[Entries from a data source]
━━━━━━

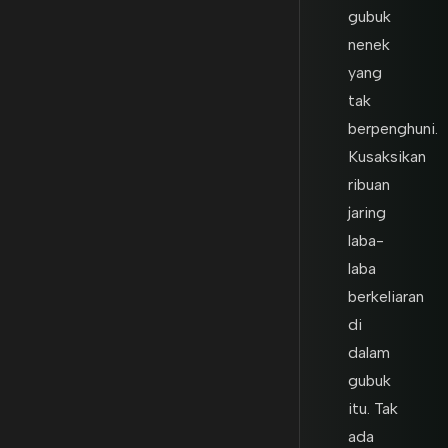
gubuk
nenek
yang
tak
berpenghuni.
Kusaksikan
ribuan
jaring
laba-
laba
berkeliaran
di
dalam
gubuk
itu. Tak
ada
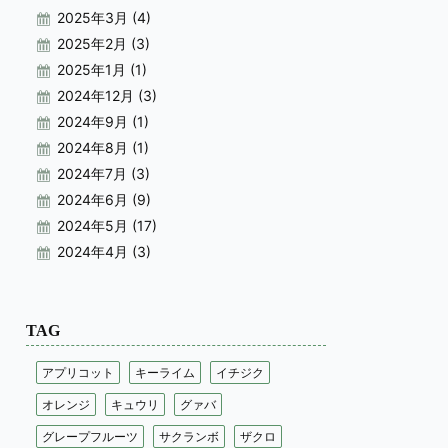
2025年3月
(4)
2025年2月
(3)
2025年1月
(1)
2024年12月
(3)
2024年9月
(1)
2024年8月
(1)
2024年7月
(3)
2024年6月
(9)
2024年5月
(17)
2024年4月
(3)
TAG
アプリコット
キーライム
イチジク
オレンジ
キュウリ
グァバ
グレープフルーツ
サクランボ
ザクロ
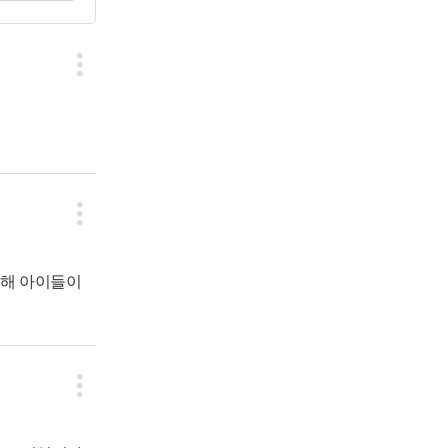
통해 아이들이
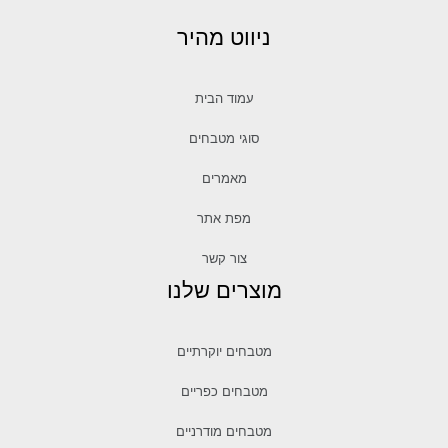
ניווט מהיר
עמוד הבית
סוגי מטבחים
מאמרים
מפת אתר
צור קשר
מוצרים שלנו
מטבחים יוקרתיים
מטבחים כפריים
מטבחים מודרניים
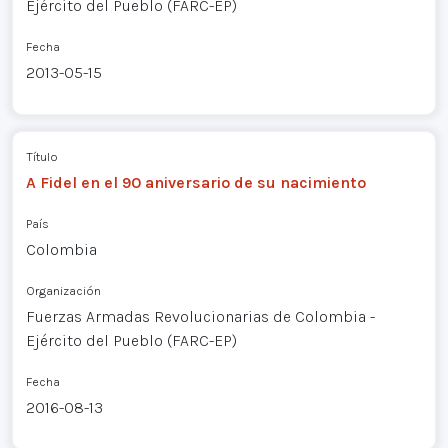
Ejército del Pueblo (FARC-EP)
Fecha
2013-05-15
Título
A Fidel en el 90 aniversario de su nacimiento
País
Colombia
Organización
Fuerzas Armadas Revolucionarias de Colombia -
Ejército del Pueblo (FARC-EP)
Fecha
2016-08-13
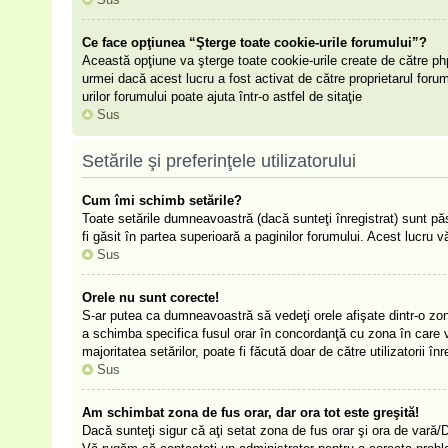
Ce face opţiunea “Şterge toate cookie-urile forumului”?
Această opţiune va şterge toate cookie-urile create de către ph
urmei dacă acest lucru a fost activat de către proprietarul for
urilor forumului poate ajuta într-o astfel de sitaţie
Sus
Setările şi preferinţele utilizatorului
Cum îmi schimb setările?
Toate setările dumneavoastră (dacă sunteţi înregistrat) sunt păst
fi găsit în partea superioară a paginilor forumului. Acest lucru v
Sus
Orele nu sunt corecte!
S-ar putea ca dumneavoastră să vedeţi orele afişate dintr-o zonă 
a schimba specifica fusul orar în concordanţă cu zona în care vă
majoritatea setărilor, poate fi făcută doar de către utilizatorii 
Sus
Am schimbat zona de fus orar, dar ora tot este greşită!
Dacă sunteţi sigur că aţi setat zona de fus orar şi ora de vară/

━━━━━━

(ACTION ITEM): Can you put every line from the entries above into a Markdown table with the columns No. and Line, numbering the rows in order, skipping blank lines and leaving the pictures out?

(RESPONSE TO THIS TASK):
| No. | Line |
|---|---|
| 1 | gubuk |
| 2 | nenek |
| 3 | yang |
| 4 | tak |
| 5 | berpenghuni. |
| 6 | Kusaksikan |
| 7 | ribuan |
| 8 | jaring |
| 9 | laba- |
| 10 | laba |
| 11 | berkeliaran |
| 12 | di |
| 13 | dalam |
| 14 | gubuk |
| 15 | itu. Tak |
| 16 | ada |
| 17 | 2025年3月 |
| 18 | (4) |
| 19 | 2025年2月 |
| 20 | (3) |
| 21 | 2025年1月 |
| 22 | (1) |
| 23 | 2024年12月 |
| 24 | (3) |
| 25 | 2024年9月 |
| 26 | (1) |
| 27 | 2024年8月 |
| 28 | (1) |
| 29 | 2024年7月 |
| 30 | (3) |
| 31 | 2024年6月 |
| 32 | (9) |
| 33 | 2024年5月 |
| 34 | (17) |
| 35 | 2024年4月 |
| 36 | (3) |
| 37 | TAG |
| 38 | アプリコット |
| 39 | キーライム |
| 40 | イチジク |
| 41 | オレンジ |
| 42 | キュウリ |
| 43 | グァバ |
| 44 | グレープフルーツ |
| 45 | サクランボ |
| 46 | ザクロ |
| 47 | 통해 아이들이 |
| 48 | ניווט מהיר |
| 49 | עמוד הבית |
| 50 | סוגי מטבחים |
| 51 | מאמרים |
| 52 | מפת אתר |
| 53 | צור קשר |
| 54 | מוצרים שלנו |
| 55 | מטבחים יוקרתיים |
| 56 | מטבחים כפריים |
| 57 | מטבחים מודרניים |
| 58 | Ejército del Pueblo (FARC-EP) |
| 59 | Fecha |
| 60 | 2013-05-15 |
| 61 | Título |
| 62 | A Fidel en el 90 aniversario de su nacimiento |
| 63 | País |
| 64 | Colombia |
| 65 | Organización |
| 66 | Fuerzas Armadas Revolucionarias de Colombia - |
| 67 | Ejército del Pueblo (FARC-EP) |
| 68 | Fecha |
| 69 | 2016-08-13 |
| 70 | Ce face opţiunea “Şterge toate cookie-urile forumului”? |
| 71 | Această opţiune va şterge toate cookie-urile create de către ph |
| 72 | urmei dacă acest lucru a fost activat de către proprietarul for |
| 73 | urilor forumului poate ajuta într-o astfel de sitaţie |
| 74 | Sus |
| 75 | Setările şi preferinţele utilizatorului |
| 76 | Cum îmi schimb setările? |
| 77 | Toate setările dumneavoastră (dacă sunteţi înregistrat) sunt păst |
| 78 | fi găsit în partea superioară a paginilor forumului. Acest lucru v |
| 79 | Sus |
| 80 | Orele nu sunt corecte! |
| 81 | S-ar putea ca dumneavoastră să vedeţi orele afişate dintr-o zonă  |
| 82 | a schimba specifica fusul orar în concordanţă cu zona în care vă |
| 83 | majoritatea setărilor, poate fi făcută doar de către utilizatorii  |
| 84 | Sus |
| 85 | Am schimbat zona de fus orar, dar ora tot este greşită! |
| 86 | Dacă sunteţi sigur că aţi setat zona de fus orar şi ora de vară/ |